Emotional and Psychological Issues
Food is something that we use when we are looking for comfort and peace and also when we are celebrating a happy time in our life. Some people use food as a tool to find happiness and some use it to stop unwanted feelings and emotions. It is a common belief that people overeat because of emotions such as depression, anger, loneliness, sadness, guilt, worry, boredom, hopelessness, and a sense of insecurity. On the other hand food is also used to celebrate special occasions by going out to dinner or hosting a party. Feelings, whether they are of a positive nature or a negative nature, can affect our eating patterns. In obesity cases, where emotional or psychological factors are a contributing cause, psychological intervention can be of use. Approximately 25% of those who seek help for their weight issues have problems with binge eating.
People who are overweight are normally less active than those who are at their ideal weight. Obesity can make it difficult for a person to move around, causing pain in the knees and ankles. Those who are overweight may also suffer from shortness-of-breath, making one feel tired very easily. Because of these two factors it is difficult for someone who is already overweight to exercise. When we eat more calories we are required to burn more calories in order to maintain our ideal weight.

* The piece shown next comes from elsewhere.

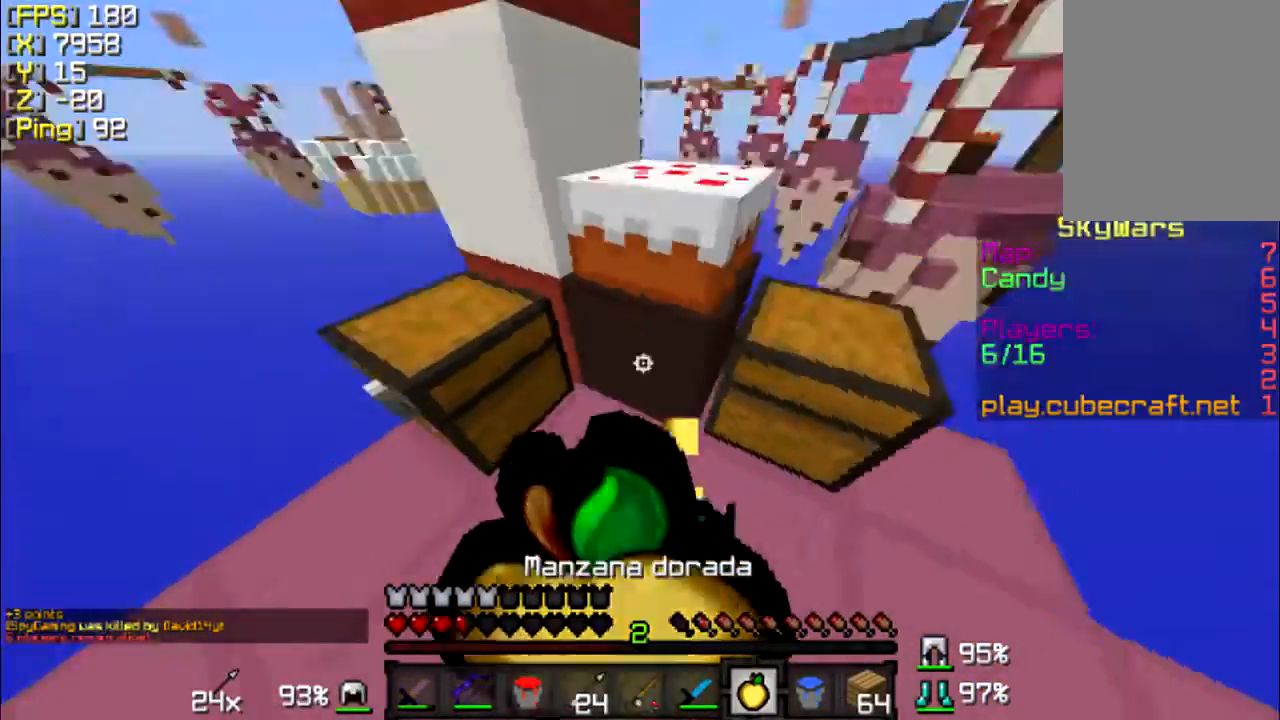
{"keys": ["d"], "mouse": ["right"], "events": [[233, "a", "up"], [233, "d", "down"], [267, "s", "up"]]}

Reduced energy expenditure is a major contributing factor of obesity.
Levy, Lance. Understanding Obesity: The Five Medical Causes. Tonawanda, NY: Firefly Books; 1 Edition, 2000.
J. Ribeiro et al. Overweight and obesity in children and adolescents: relationship with blood pressure, and physical activity. Annals of Human Biology 30 (2): 203-213, 2003.
Wadden, Thomas A. Handbook of Obesity Treatment. New York, NY: The Guilford Press; Updated Edition, 2004.
Gard, Michael, and Jan Wright. The ObesityEpidemic: Science, Morality and Ideology. Florence, KY: Routledge; New Edition, 2005.